** Deine Aufgabe **
Was kann eine Gruppe laut dem Textauszug über das Sündenbock-Syndrom besser tun, wenn sie die Bedrohung als von außen kommend erlebt?

Die Überwindung des Sündenbock-Syndroms

Schon immer haben Menschen, die miteinander auskommen mußten, versucht, ihre Angst voreinander zu überwinden. Eine beliebte und bewährte Methode ist die Suche nach dem Sündenbock. Unsere Psyche ist so organisiert, daß sie Angst und bedrohliche Gefühle nach außen verlagern kann. Wenn in einer Gruppe zu viel Angst voreinander herrscht, läßt sich diese Angst gut damit kaschieren, daß man ein Feindbild aufbaut. Der Feind trägt dann die Projektionen der Angst. Er ist dann der Böse, die Bedrohung der Gemeinschaft. Weil die Bedrohung als von außen kommend erlebt wird, kann sich die Gruppe dadurch besser innen zusammenschließen.

** Bereitgestellte Angaben **
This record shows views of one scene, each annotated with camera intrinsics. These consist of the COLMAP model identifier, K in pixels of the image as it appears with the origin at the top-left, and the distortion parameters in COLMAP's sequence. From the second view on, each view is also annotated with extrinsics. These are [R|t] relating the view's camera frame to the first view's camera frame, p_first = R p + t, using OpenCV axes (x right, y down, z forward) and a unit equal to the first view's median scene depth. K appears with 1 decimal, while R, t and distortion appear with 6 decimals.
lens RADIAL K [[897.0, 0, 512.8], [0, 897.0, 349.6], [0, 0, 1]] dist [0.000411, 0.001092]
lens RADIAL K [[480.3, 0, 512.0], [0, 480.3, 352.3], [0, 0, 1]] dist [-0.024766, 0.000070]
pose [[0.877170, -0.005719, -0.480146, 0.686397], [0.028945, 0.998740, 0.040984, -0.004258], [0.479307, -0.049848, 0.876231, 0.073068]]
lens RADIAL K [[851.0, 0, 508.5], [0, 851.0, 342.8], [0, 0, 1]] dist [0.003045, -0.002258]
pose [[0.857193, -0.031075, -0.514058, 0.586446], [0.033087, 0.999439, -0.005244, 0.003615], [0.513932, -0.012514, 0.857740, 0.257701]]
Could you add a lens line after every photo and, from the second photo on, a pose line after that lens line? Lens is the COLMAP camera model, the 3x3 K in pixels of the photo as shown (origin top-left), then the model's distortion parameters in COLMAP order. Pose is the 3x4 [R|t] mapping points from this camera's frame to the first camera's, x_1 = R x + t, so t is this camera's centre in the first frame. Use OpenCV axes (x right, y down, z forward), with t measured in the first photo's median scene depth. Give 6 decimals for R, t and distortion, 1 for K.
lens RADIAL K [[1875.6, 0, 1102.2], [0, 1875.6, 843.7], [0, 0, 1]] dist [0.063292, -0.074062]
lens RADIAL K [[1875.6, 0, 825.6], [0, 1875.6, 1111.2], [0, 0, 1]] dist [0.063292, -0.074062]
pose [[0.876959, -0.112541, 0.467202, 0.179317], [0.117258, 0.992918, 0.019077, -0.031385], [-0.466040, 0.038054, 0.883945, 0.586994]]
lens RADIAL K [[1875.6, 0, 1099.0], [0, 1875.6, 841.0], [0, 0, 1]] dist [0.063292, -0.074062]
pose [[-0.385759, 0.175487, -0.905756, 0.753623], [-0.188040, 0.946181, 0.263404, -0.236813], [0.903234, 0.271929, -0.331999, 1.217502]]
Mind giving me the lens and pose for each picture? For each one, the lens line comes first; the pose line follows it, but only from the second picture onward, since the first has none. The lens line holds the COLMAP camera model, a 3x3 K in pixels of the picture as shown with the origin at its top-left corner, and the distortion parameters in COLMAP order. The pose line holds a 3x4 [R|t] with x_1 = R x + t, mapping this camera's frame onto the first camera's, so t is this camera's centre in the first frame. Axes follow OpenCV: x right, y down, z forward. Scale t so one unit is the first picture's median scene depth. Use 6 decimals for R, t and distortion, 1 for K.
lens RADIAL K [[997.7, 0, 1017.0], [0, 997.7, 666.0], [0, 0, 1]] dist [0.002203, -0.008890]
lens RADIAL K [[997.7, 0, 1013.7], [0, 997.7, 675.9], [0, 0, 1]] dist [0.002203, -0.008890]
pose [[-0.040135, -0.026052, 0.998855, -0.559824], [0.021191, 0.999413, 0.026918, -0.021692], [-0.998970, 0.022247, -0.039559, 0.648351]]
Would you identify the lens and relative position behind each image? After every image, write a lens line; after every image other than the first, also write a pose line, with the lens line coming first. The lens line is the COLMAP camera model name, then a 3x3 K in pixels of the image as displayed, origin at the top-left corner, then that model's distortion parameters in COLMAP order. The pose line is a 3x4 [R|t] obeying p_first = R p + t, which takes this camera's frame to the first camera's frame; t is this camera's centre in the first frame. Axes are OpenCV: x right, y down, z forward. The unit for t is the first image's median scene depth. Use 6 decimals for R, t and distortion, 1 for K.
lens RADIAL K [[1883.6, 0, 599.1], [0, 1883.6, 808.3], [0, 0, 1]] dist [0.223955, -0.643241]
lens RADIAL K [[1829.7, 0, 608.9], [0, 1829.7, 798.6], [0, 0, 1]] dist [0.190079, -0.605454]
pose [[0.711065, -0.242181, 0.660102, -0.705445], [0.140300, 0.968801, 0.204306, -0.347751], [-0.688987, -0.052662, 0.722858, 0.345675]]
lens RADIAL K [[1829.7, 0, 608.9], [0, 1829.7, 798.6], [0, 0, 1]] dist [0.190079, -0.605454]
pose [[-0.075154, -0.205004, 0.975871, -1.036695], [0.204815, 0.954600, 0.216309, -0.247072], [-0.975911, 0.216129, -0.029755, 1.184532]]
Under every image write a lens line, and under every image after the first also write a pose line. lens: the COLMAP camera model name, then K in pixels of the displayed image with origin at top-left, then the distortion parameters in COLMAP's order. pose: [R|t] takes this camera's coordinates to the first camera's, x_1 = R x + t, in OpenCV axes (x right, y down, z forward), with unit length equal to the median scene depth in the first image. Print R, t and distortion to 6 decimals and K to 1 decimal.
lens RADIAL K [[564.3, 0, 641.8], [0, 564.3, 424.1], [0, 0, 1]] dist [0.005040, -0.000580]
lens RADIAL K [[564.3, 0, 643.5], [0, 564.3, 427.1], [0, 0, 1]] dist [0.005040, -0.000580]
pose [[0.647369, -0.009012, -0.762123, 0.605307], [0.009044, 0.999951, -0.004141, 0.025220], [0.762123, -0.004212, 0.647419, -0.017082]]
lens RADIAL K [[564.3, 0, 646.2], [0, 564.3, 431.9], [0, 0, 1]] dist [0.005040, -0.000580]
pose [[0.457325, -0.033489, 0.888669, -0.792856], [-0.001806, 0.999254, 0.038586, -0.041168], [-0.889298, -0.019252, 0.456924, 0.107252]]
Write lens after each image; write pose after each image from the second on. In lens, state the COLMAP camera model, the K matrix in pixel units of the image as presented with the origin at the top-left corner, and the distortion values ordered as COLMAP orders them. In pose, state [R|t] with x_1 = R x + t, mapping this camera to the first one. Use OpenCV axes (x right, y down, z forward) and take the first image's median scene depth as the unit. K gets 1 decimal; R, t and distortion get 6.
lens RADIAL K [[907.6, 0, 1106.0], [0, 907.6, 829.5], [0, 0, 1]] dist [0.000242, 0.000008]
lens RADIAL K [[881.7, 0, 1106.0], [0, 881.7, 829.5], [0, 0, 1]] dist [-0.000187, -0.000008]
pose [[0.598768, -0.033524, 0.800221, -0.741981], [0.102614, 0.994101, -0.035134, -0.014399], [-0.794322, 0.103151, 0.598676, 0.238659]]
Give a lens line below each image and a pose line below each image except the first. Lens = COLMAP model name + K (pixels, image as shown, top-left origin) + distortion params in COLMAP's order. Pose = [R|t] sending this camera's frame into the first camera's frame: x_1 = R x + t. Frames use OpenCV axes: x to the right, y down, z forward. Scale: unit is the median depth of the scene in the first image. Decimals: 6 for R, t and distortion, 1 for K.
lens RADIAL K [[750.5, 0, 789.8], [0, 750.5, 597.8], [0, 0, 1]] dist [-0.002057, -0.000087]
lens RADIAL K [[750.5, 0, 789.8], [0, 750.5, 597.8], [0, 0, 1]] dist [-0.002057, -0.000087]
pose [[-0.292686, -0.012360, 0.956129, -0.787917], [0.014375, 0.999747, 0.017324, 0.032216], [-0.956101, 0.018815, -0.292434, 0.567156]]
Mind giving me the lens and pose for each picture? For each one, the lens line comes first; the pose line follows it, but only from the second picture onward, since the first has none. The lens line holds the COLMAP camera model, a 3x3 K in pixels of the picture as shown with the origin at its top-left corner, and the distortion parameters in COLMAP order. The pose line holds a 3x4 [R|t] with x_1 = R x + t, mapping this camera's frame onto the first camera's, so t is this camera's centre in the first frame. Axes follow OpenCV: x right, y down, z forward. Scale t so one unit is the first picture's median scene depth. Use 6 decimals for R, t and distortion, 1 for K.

** Ergebnis **
Sie kann sich innen besser zusammenschließen.